* DOCUMENT SEGMENT *

My surgeon sent me a bill for about 16,000, but it was because they were billing everything that hadn't gotten caught up to by BCBS. It too****il late May for it to all settle down, now I'm just appealing one bill, because they said my surgeon isn't a network provider (and he is) and they denied it, when they have paid all the rest of his bills. It's good to know I"m doing their bookkeeping for them!
I know that with BCBS, they only pay a portion, but part of the provider's agreement is to accept what BCBS pays and then cannot bill the patient the rest.
I hope it works out, because that's a really unpleasant surprise!! I"d be seeing red too!!
Inky
My surgeon's bill alone was $45,000 !!! When he got inside me it was more complicated than a regular RNY, he had to do a gastrectomy and liver biopsy and charged additionally for them. My insurance has paid $21,000 and that's with an appeal. I don't know how I am going to to pay the other $24,000. And then there's all the other fees. My hospital fee was tremendous , but paid for. It is definitely a great hardship and a source of stress
My suggestion is to go to the person that manages your benefits plan (whether its your HR or your husbands) and ask them what they can do to help. Most likely, it will be nothing, but then you ask them to give you the name and number of the insurance broker (the person who sells the insurance to the company). The insurance brokers work closely with the insurance companies because their businesses are mutually beneficial. The I.C. wants the broker to send them business and the broker wants the insured folks to be happy so the employer doesn't pull the account and get another broker.

* EXCERPTED RECORDS *
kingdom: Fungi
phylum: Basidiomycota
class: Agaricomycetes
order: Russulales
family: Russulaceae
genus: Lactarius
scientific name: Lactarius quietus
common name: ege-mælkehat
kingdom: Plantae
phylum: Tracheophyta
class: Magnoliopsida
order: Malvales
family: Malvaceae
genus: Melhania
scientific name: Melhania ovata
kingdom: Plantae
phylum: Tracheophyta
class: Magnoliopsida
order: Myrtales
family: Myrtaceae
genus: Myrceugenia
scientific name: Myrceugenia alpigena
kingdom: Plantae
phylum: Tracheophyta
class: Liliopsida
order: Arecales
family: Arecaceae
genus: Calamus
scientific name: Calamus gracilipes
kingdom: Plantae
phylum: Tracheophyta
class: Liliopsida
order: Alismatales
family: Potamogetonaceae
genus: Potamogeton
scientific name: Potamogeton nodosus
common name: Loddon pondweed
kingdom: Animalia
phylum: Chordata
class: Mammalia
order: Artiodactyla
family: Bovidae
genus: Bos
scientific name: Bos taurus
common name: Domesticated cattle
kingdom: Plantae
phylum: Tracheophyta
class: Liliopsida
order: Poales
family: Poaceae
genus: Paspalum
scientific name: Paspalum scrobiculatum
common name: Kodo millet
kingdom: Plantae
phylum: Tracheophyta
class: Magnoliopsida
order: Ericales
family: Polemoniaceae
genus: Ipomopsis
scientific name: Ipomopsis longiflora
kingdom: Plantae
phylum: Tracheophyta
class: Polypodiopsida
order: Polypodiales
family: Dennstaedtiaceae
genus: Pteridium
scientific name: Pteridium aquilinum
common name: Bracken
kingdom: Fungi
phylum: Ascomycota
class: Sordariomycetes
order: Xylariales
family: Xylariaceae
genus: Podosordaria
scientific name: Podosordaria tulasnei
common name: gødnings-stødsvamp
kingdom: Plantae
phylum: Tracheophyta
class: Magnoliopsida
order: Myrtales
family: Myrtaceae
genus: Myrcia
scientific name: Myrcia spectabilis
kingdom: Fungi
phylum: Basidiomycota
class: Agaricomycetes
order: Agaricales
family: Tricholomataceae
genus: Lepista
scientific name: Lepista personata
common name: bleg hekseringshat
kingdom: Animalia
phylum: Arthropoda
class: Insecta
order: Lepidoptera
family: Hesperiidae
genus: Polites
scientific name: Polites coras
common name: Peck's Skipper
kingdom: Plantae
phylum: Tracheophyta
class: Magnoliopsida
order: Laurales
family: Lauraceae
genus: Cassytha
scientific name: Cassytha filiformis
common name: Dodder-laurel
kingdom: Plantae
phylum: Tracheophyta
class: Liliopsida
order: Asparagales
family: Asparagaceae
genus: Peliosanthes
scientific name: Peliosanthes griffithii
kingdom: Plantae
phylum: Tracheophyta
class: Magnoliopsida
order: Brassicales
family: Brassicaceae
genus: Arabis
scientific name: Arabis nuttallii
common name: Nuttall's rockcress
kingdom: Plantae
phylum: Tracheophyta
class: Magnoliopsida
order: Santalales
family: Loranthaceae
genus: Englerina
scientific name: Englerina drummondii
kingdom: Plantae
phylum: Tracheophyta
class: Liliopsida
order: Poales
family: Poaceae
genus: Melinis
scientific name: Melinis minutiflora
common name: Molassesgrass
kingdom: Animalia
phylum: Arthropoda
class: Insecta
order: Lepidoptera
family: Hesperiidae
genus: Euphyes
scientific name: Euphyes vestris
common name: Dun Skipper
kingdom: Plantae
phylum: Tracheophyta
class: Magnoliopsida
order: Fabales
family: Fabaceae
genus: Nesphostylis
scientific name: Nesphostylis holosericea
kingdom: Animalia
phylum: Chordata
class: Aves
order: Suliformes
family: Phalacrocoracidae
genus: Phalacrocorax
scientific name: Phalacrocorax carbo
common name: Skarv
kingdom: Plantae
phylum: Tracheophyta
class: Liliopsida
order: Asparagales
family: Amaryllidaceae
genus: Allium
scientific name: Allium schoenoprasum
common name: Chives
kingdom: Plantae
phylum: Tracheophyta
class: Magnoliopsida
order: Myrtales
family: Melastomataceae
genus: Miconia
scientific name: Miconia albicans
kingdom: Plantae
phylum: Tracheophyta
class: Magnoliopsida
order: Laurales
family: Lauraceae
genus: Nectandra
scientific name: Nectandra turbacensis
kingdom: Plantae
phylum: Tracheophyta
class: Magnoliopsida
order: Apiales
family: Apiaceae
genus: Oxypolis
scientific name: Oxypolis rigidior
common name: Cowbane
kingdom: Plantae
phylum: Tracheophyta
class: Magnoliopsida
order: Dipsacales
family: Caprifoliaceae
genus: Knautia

* ASSIGNMENT 1 *
In the forum posts about surgery bills, how much was the surgeon's bill that included a gastrectomy and liver biopsy?
* ASSIGNMENT 2 *
Write the next part of the forum posts about surgery bills, picking up after their final sentence.

* ANSWER SECTION 1 *
$45,000

* ANSWER SECTION 2 *
Don't bother fighting this on your own. I spent 6 weeks trying to get answers from my insurance compnay and they gave me the run around. Once I got the broker working on it for me, I had an answer in 48 hours.
Unfortunately, it is always about money and you have to go to the source.
You should also be prepared though. Insurance policies are notoriously complicated and unless your (or your husbands) HR was explicit with you about the details of the plan, something may have been overlooked and you may be on the hook for the cash. I am sorry, but it does happen. I have made that mistake a few times. If that is the case, talk to the billing department at the hospital, they may offer low interest financing or may have a institution that can offer a low interest loan.
I am sorry you have to go through this while you are healing.
Since you don't mention the type of benefit plan you have, this may be way off. Most hospital procedures require precertification from your insurance company. Once the insurance company approves the procedure, you should have received a letter telling you that you were approved and the hospital has been notified of same. This letter should have also summarized your out of pocket requirements. If the hospital accepted your insurance and you as the insured have met all your deducibles and copayments/co-insurance, the hospital can not balance-bill you for charges that the insurance company doesn't pay. Your insurance company should have a provider agreement with the hospital that specifically outlines what they will pay for procedures, room/board, etc. For example, my physician billed my insurance company $15k for his surgeon fees. Aetna only paid about $3k. My co-insurance responsibility was $1.2k. The remainder of his fees should be written off. Pull out your insurance certificate of coverage or plan document and read it. This should spell out for you what your obligations are as well as what your out of pocket maximums are. If you are still at a loss, call your member services department and get your HR person involved if necessary. Good luck!